[MATERIAL PROVIDED — start]
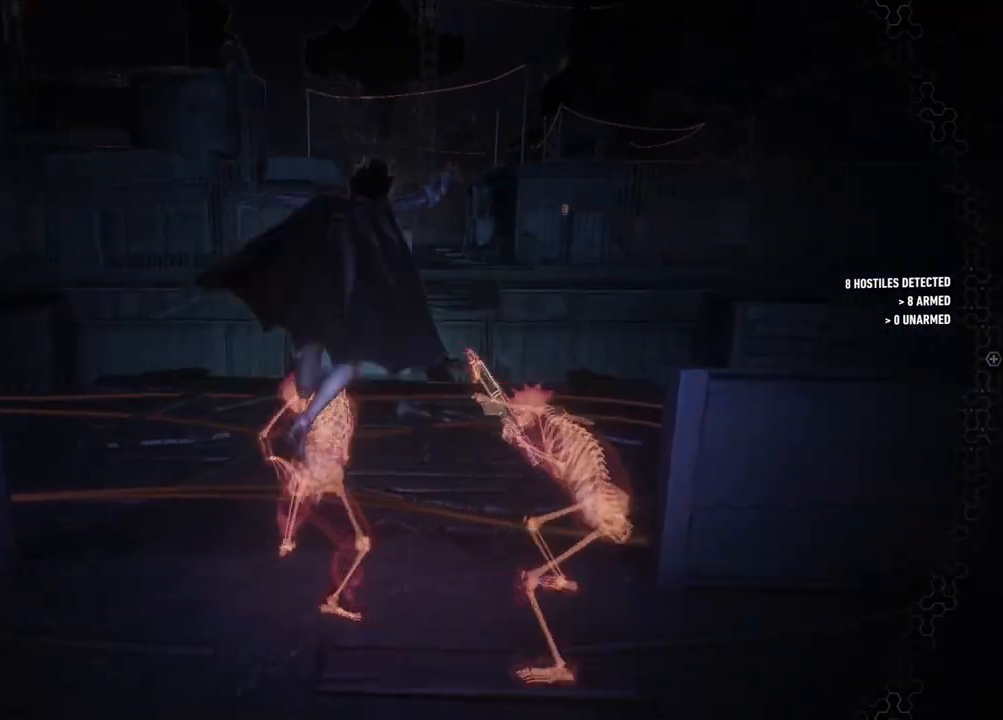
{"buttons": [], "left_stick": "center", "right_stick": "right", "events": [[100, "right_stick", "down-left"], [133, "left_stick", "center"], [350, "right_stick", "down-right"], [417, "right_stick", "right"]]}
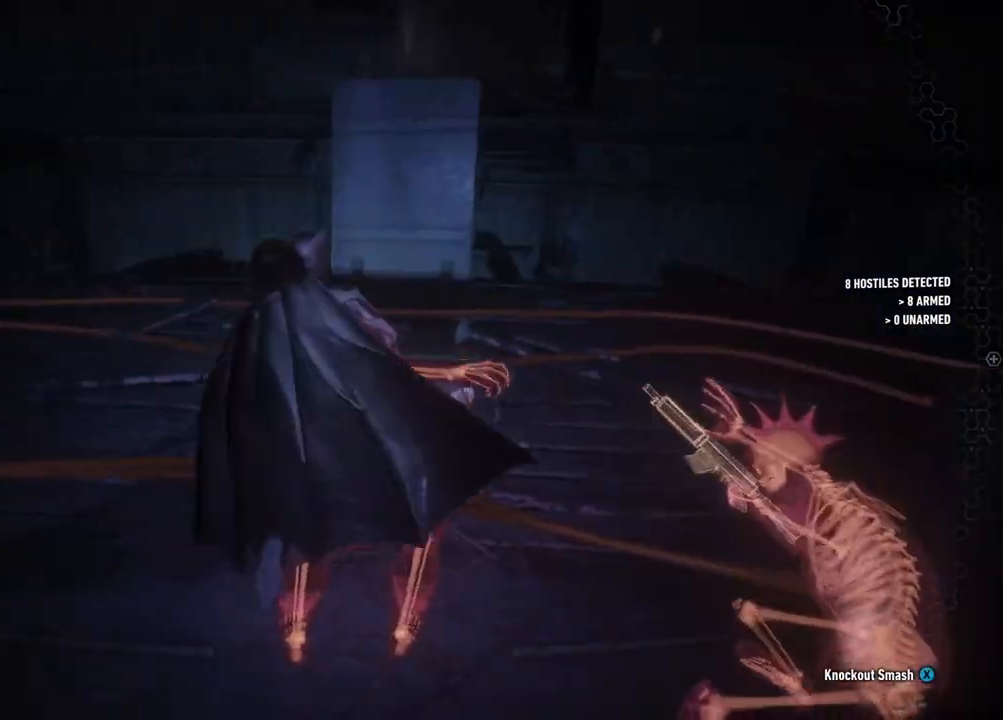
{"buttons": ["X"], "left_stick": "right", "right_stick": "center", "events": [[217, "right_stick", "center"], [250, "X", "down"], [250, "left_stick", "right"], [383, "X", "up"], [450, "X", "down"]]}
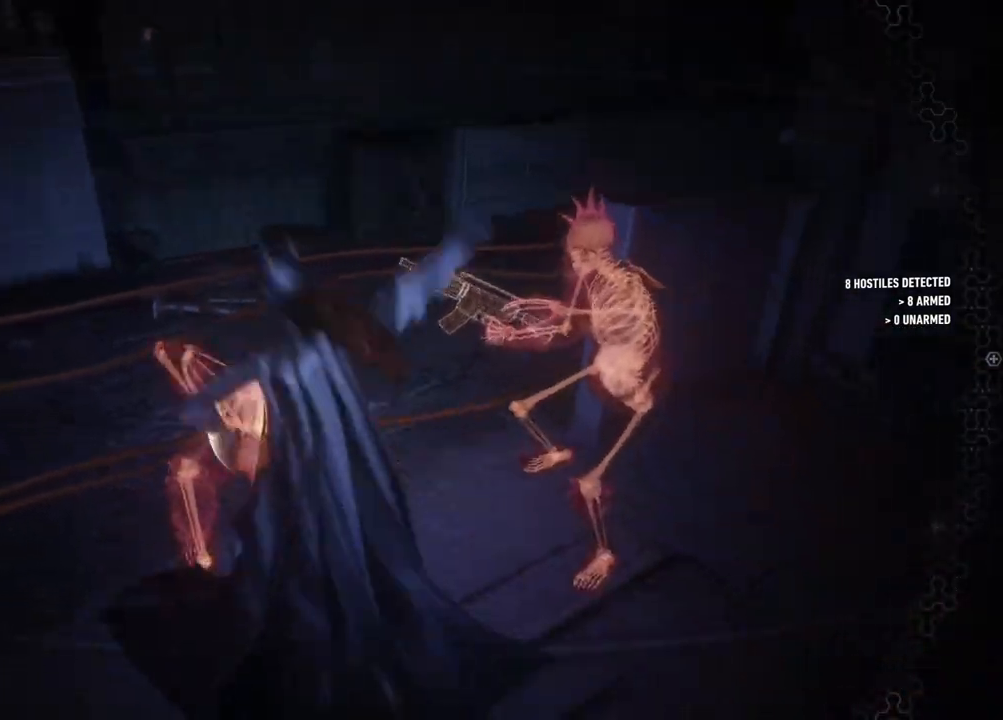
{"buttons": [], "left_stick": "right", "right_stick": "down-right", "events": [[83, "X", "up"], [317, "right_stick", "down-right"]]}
[MATERIAL PROVIDED — finish]
▶ **TASK STATEMENT**: When you repeat the material, keep every word exact and drop the pictures.

▶ **YOUR RESPONSE**:
{"buttons": [], "left_stick": "center", "right_stick": "right", "events": [[100, "right_stick", "down-left"], [133, "left_stick", "center"], [350, "right_stick", "down-right"], [417, "right_stick", "right"]]}
{"buttons": ["X"], "left_stick": "right", "right_stick": "center", "events": [[217, "right_stick", "center"], [250, "X", "down"], [250, "left_stick", "right"], [383, "X", "up"], [450, "X", "down"]]}
{"buttons": [], "left_stick": "right", "right_stick": "down-right", "events": [[83, "X", "up"], [317, "right_stick", "down-right"]]}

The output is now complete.